◆ What to do:
Look through the records, and whenever a line includes the word "KiCad", copy it.

◆ Records from a data collection:

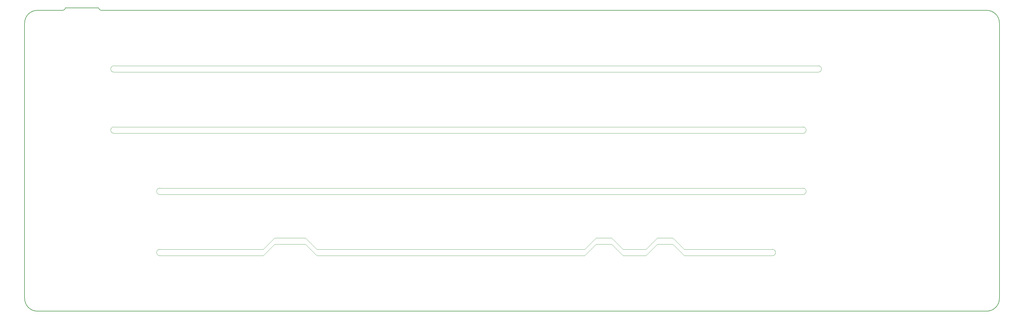
<source format=gbr>
G04 #@! TF.GenerationSoftware,KiCad,Pcbnew,(5.1.10)-1*
G04 #@! TF.CreationDate,2021-06-22T17:57:11+07:00*
G04 #@! TF.ProjectId,averange65,61766572-616e-4676-9536-352e6b696361,rev?*
G04 #@! TF.SameCoordinates,Original*
G04 #@! TF.FileFunction,Profile,NP*
%FSLAX46Y46*%
G04 Gerber Fmt 4.6, Leading zero omitted, Abs format (unit mm)*
G04 Created by KiCad (PCBNEW (5.1.10)-1) date 2021-06-22 17:57:11*
%MOMM*%
%LPD*%
G01*
G04 APERTURE LIST*
G04 #@! TA.AperFunction,Profile*
%ADD10C,0.100000*%
G04 #@! TD*
G04 #@! TA.AperFunction,Profile*
%ADD11C,0.150000*%
G04 #@! TD*
G04 APERTURE END LIST*
D10*
X261938660Y-122825520D02*
G75*
G02*
X261938660Y-124825520I0J-1000000D01*
G01*
X71437800Y-124825520D02*
G75*
G02*
X71437800Y-122825520I0J1000000D01*
G01*
X230982220Y-121253630D02*
X234554110Y-124825520D01*
X211932140Y-121253630D02*
X215504030Y-124825520D01*
X116681740Y-121253630D02*
X120253630Y-124825520D01*
X222647810Y-124825520D02*
X226219700Y-121253630D01*
X215504030Y-124825520D02*
X222647810Y-124825520D01*
X71437800Y-124825520D02*
X103584810Y-124825520D01*
X234554110Y-124825520D02*
X261938660Y-124825520D01*
X120253630Y-124825520D02*
X203597730Y-124825520D01*
X203597730Y-124825520D02*
X207169620Y-121253630D01*
X107156700Y-121253630D02*
X116681740Y-121253630D01*
X226219700Y-121253630D02*
X230982220Y-121253630D01*
X207169620Y-121253630D02*
X211932140Y-121253630D01*
X103584810Y-124825520D02*
X107156700Y-121253630D01*
X230982220Y-119253630D02*
X234554110Y-122825520D01*
X211932140Y-119253630D02*
X215504030Y-122825520D01*
X116681740Y-119253630D02*
X120253630Y-122825520D01*
X222647810Y-122825520D02*
X226219700Y-119253630D01*
X215504030Y-122825520D02*
X222647810Y-122825520D01*
X71437800Y-122825520D02*
X103584810Y-122825520D01*
X234554110Y-122825520D02*
X261938660Y-122825520D01*
X120253630Y-122825520D02*
X203597730Y-122825520D01*
X203597730Y-122825520D02*
X207169620Y-119253630D01*
X107156700Y-119253630D02*
X116681740Y-119253630D01*
X226219700Y-119253630D02*
X230982220Y-119253630D01*
X207169620Y-119253630D02*
X211932140Y-119253630D01*
X103584810Y-122825520D02*
X107156700Y-119253630D01*
X71437800Y-105775000D02*
G75*
G02*
X71437800Y-103775000I0J1000000D01*
G01*
X271463584Y-105775000D02*
X71437800Y-105775000D01*
X271463584Y-103775000D02*
X71437800Y-103775000D01*
X271463584Y-103775000D02*
G75*
G02*
X271463584Y-105775000I0J-1000000D01*
G01*
X271463640Y-86725000D02*
X57150000Y-86725000D01*
X271463640Y-84725000D02*
G75*
G02*
X271463640Y-86725000I0J-1000000D01*
G01*
X57150000Y-86725000D02*
G75*
G02*
X57150000Y-84725000I0J1000000D01*
G01*
X271463640Y-84725000D02*
X57150000Y-84725000D01*
X276225184Y-65675000D02*
X57150000Y-65675000D01*
X57150000Y-67675000D02*
G75*
G02*
X57150000Y-65675000I0J1000000D01*
G01*
X276225184Y-65675000D02*
G75*
G02*
X276225184Y-67675000I0J-1000000D01*
G01*
X276225184Y-67675000D02*
X57150000Y-67675000D01*
D11*
X42068750Y-47625000D02*
X52387500Y-47625000D01*
X41275000Y-48418750D02*
G75*
G03*
X42068750Y-47625000I0J793750D01*
G01*
X52387500Y-47625000D02*
G75*
G03*
X53181250Y-48418750I793750J0D01*
G01*
X41275000Y-48418750D02*
X33337500Y-48418750D01*
X328612500Y-48418750D02*
X53181250Y-48418750D01*
X328612500Y-142081250D02*
X33337500Y-142081250D01*
X332581250Y-52387500D02*
X332581250Y-138112500D01*
X29368750Y-138112500D02*
X29368750Y-52387500D01*
X29368750Y-138112500D02*
G75*
G03*
X33337500Y-142081250I3968750J0D01*
G01*
X328612500Y-142081250D02*
G75*
G03*
X332581250Y-138112500I0J3968750D01*
G01*
X332581250Y-52387500D02*
G75*
G03*
X328612500Y-48418750I-3968750J0D01*
G01*
X33337500Y-48418750D02*
G75*
G03*
X29368750Y-52387500I0J-3968750D01*
G01*
M02*

</source>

◆ Answer section:
G04 #@! TF.GenerationSoftware,KiCad,Pcbnew,(5.1.10)-1*
G04 Created by KiCad (PCBNEW (5.1.10)-1) date 2021-06-22 17:57:11*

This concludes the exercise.